Electrician catches python at customer's house - but it's not all good news

A Far North Queensland family had mixed emotions after a local electrician successfully managed to remove a python from underneath their house.

Brydie Maro wasn't exactly a novice at dealing with wild creatures - she had spent 15 years as a wildlife handler prior to becoming an electrician - but even she was shocked by the size of the scrub python found under the Mossman house on Monday.

Weighing in at eight kilograms, the snake appeared to have an unusually large lump in its mid-section.

Brydie Maro pulls the snake out from under a Mossman house. Source: Facebook/Brydie Maro
Brydie Maro pulls the snake out from under a Mossman house. Source: Facebook/Brydie Maro

"It's a big snake, we've got to be pretty careful with this one," Ms Maro can be heard saying in a video posted to her Facebook page.

"I am going to have to put this thing in my toolbox I think, I don't think I have a bag big enough."

It wasn't even the first time she'd removed a snake from this particular house, Ms Maro told Yahoo 7.

"I've done a lot of electrical work for this couple over the last four or five years and I've gotten to know the customer quite well," she said.

"I have removed snakes from the property in the past. There were two green tree snakes residing in the meter board at one stage. The meter reader guy had come out and said, 'nope, I'm not touching it.'"

In the video of her latest capture, Ms Maro can be seem calmly and casually crawling under the house, capturing the snake, bringing out and handling it with ease, then walking it to her car, where she proceeds to lock it into her toolbox to re-home in nearby bushland.

"My god Brydie, keep this up and you'll have your own TV show," one person wrote underneath the Facebook video.

"No way, that’s insane bravery Brydie. My skin is still crawling," wrote another.

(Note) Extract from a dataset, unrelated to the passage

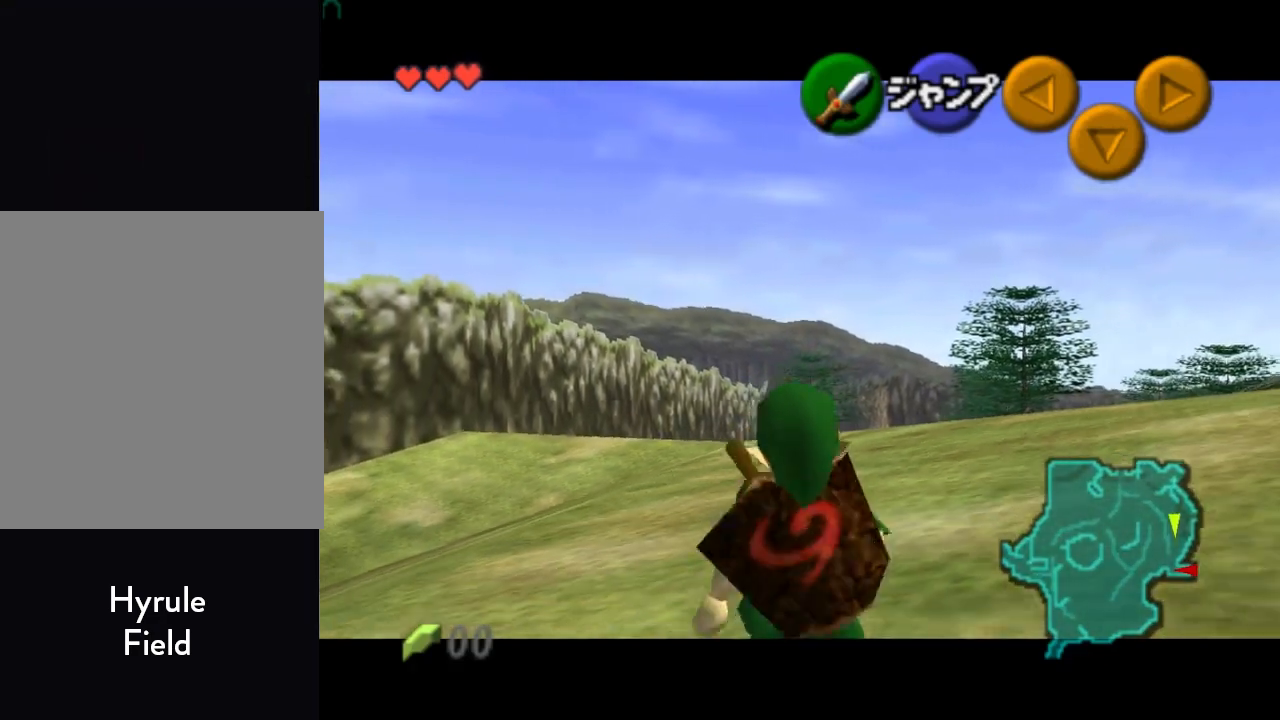
{"buttons": ["Z"], "left_stick": "down", "events": []}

The snake was a female scrub python. Source: Facebook/Brydie Maro
The snake was a female scrub python. Source: Facebook/Brydie Maro

"I do think snakes pick up if people are nervous," Ms Maro told Yahoo 7.

"It's always a good idea to go in behind the head, behind the jawbone, and if you just lock in your fingers there, they can't turn on you. They can whip their tail around, do what they want, but they can't bite."

While the residents were undoubtedly happy to have the snake removed from their property, it came at a sad cost.

The giant lump in the snake's mid-section was the family's cat, which the snake had eaten before being caught.

Brydie slings the snake over her shoulder and takes it to her car. Source: Facebook/Brydie Maro
Brydie slings the snake over her shoulder and takes it to her car. Source: Facebook/Brydie Maro

Ms Maro said the cat had most likely been consumed about two hours before she caught it.

"Snakes' internal organs are not like ours, it's like a long tube that goes straight down," Ms Maro told Yahoo 7.

"They can take in anything up to a maximum of three times their own body weight.

"The way the skull is structured, they can dislocate their own jaw. It's a pretty horrible way to go."